For the last 54 years, Palestinians who have lost their land and their rights have been fighting Israel to obtain justice. They started out imploring the world community for help, but were ignored. Then, out of despair, they became terrorists.
In 1982, when the U.N. General Assembly voted 120-2 in favor of granting the Palestinians a state of their own, Israel and the U.S. dissented. Twenty other countries abstained. Israel wants the Arab world to recognize it as a legitimate state but it won't accept the legitimacy of a Palestinian state.
Some have suggested that the West Bank of the Jordan River, which Israel annexed during the 1967 war, be turned into a Palestinian state. Israel objects because: 1) Israeli conservatives want to restore Israel to its biblical borders and the West Bank encompasses what was once Samaria and Judea. 2) By occupying the West Bank, Israel buffers itself against attack from Jordan, increasing its security. The conservative and powerful Likud Party rejects any land for peace deals.

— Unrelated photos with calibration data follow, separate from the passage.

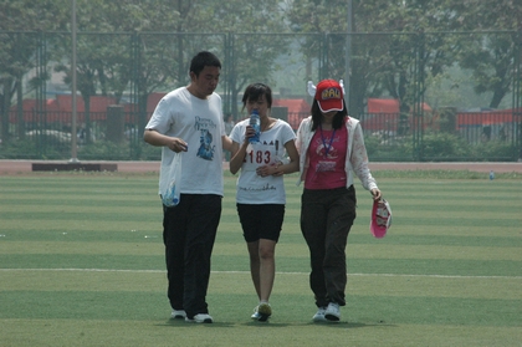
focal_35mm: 300
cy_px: 174
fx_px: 4345
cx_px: 261
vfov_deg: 4.6
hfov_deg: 6.9
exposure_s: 1/2000
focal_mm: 200
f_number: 11
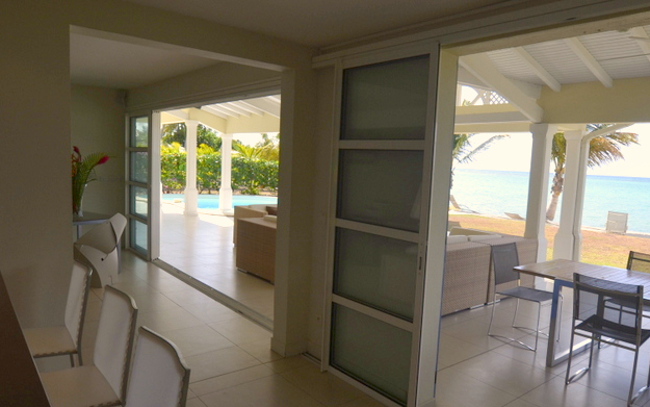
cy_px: 212
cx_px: 342
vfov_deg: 49.3
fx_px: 443
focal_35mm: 25
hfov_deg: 72.5
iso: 200
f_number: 8
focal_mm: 10
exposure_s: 1/200
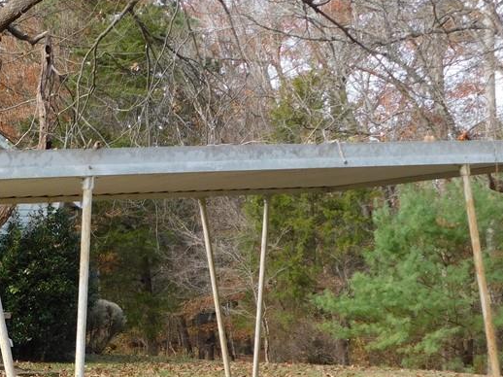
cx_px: 13
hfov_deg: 21.3
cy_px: 339
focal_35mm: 89
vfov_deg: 16.4
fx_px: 1293
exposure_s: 1/250
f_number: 3.7
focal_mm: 8
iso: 125
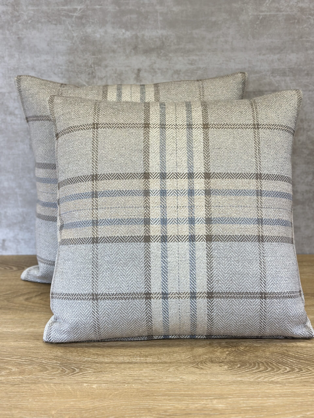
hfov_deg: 30.3
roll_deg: +0.7
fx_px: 581
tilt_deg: -18.7
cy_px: 209
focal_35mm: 48
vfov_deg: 39.7
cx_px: 157
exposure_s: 1/193
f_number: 1.78
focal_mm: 6.86
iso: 80
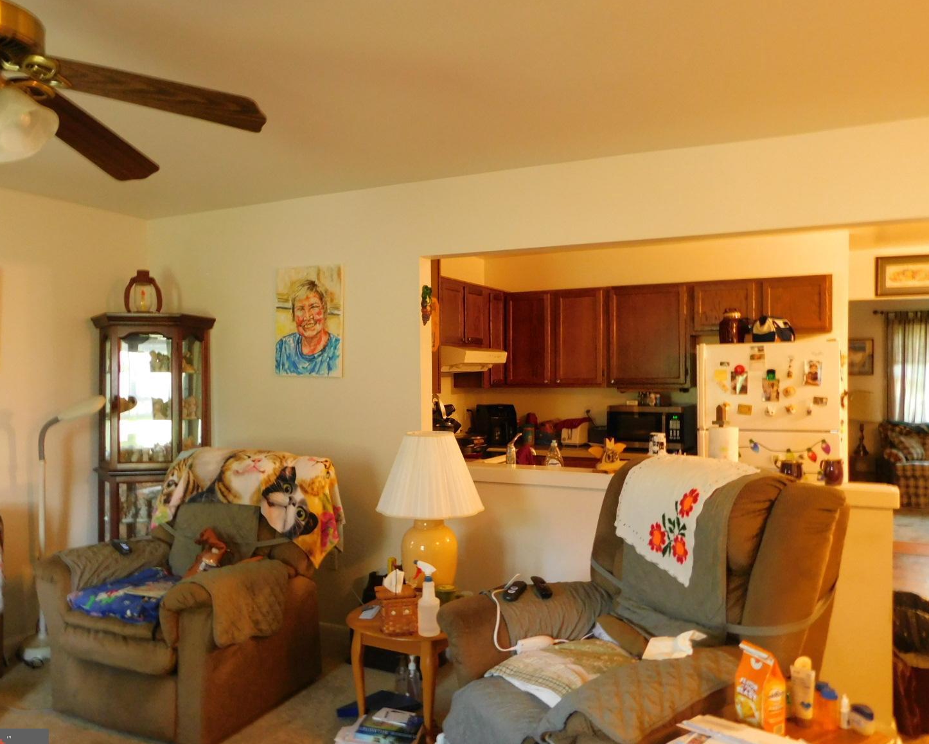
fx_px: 742
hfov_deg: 64.0
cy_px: 384
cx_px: 438
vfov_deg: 53.2
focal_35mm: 27
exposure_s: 1/10
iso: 400
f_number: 3.1
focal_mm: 4.5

As of 1986, when the aforementioned book was published, foreign aid made up one-half of Israel's GNP. Seventy-five to 85 percent of that aid came from the U.S.A. The Israeli-Palestinian conflict exploded at our front door on Sept. 11, killing over 6,400 Americans and shattering how many families? The Palestinian issue has long been the fire that keeps Arabia boiling, feeding hatred in refugee camps, breeding terrorists and fueling future misery for the world. If we have to cut off foreign aid to Israel to encourage fairness, so be it. The fire consuming the Middle East which has just burned us could be extinguished with justice for the dispossessed.
Lisle Hebert is a social worker and filmmaker. He lives in Juneau.